Saturn Departs
A Saturn Return Retrospective
A preface for those who are less astrologically inclined: a planetary return refers to the period when a transiting planet lines up with where that planet is in the natal chart. All heavenly bodies, eventually, have returns. We experience a Lunar return every 28 days. We experience a Solar return once a year. The first Saturn return happens in your late 20s, because Saturn is pretty far away and take a long time to get all the way around the zodiac. It is, astrologically speaking, the initiation into fully realized adulthood.
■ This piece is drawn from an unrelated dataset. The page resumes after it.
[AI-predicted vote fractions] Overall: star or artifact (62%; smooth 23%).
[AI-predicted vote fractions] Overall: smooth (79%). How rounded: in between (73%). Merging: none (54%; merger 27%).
If you’re using the traditional planets, you have now experienced every planet in every house and sign.
So, using myself as an example, my Saturn return started in December 2017 as the planet entered Capricorn and has lasted until… well, right about now*, actually, as Saturn enters Aquarius and will not be retrograding back. And, more specifically, transiting Saturn touched my natal degree in late January 2020. That’s 3 years of the ever-watchful eyes of Saturn on me.
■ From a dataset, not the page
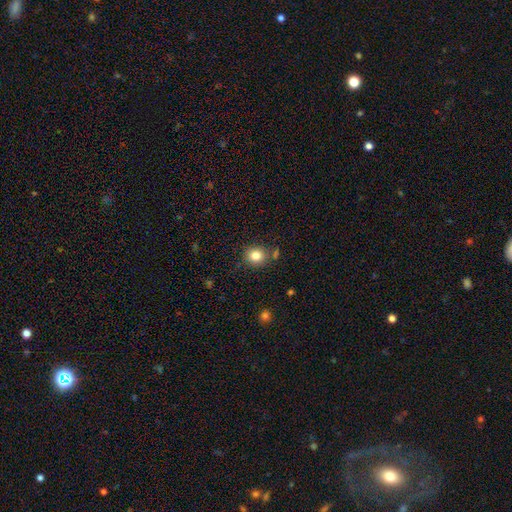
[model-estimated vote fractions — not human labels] Morphology: type=smooth (82%); roundness=round (82%); merging=none (81%).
The first stage of my return was something of a dark night of the soul.
And that has spurred a lot of changes. Some people have a big fear of Saturn, but I don’t. Yes, Saturn is the planet that brings our limitations, our boundaries, and things that we fear. But, if you don’t know your limitations, how will you know when you need to pull back and recoup? If you don’t know your boundaries, how will you ever enforce them? If you don’t know your fears, will you ever be able to face them and grow? Saturn has powerful lessons for us. Saturn returns and tests us; asking “what have you learned?” and expects a good answer.
My Saturn return was marked by loss: of people, of stability, and of time. There are pieces of these last three years that I literally cannot recall while I was lost in a cloud of grief. I spent a lot of time questioning my choices. Was I even doing anything right? Anything worth doing? Shouldn’t I have some higher purpose or more grand goals on the horizon? I was very lost, perhaps not on the surface, but in my heart and in my spirit. The first stage of my return was something of a dark night of the soul. Saturn returned, quite literally to its domicile and said “Oh, no, none of this will do” and proceeded to wipe the slate clean.
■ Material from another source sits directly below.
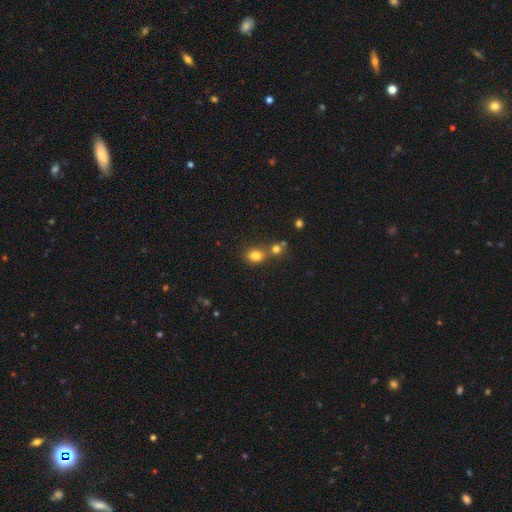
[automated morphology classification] type=smooth (79%); roundness=round (51%); merging=none (51%).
So, I turned to the only things I’ve ever turned to: the Gods, the Spirits, and my soul family. I learned the value of being alone, but also the necessity of having community and support. I came to understand my limitations and honor them. I stepped up to my responsibilities and took ownership of the places where I had let my care slip. I took those Saturnian tools in my hands and got to work (as Capricorn is want to do). In so many ways I started over – I went back to the basics, the smallest building blocks of my life and refined them.
And now, I have built myself a new foundation – one that will serve me well and support me through new growth. I have crafted a daily practice of offerings and rituals. I honor my boundaries and do not shy away from letting go of things that I am no longer willing to sacrifice myself for. I know better than to run myself into the ground for the sake of something that doesn’t support me. Perhaps that seems harsh, but I’ve also found something of a motto: Discipline is simply compassion with your future self.
Saturn taught me to make decisions – you can’t build anything if you are unwilling to lay the ground work. Saturn taught me caution and clarity and new ways to prepare of the future. Is my life exactly how I’ve always dreamed it would be? No, of course not. But Saturn isn’t about instant gratification. Saturn is about the long haul, the legacy.
I can never have that dream life if all I’m willing to do is dream. There is no force in this universe that will bring that into being if I am not willing to be the conduit and ground that vision in actual works.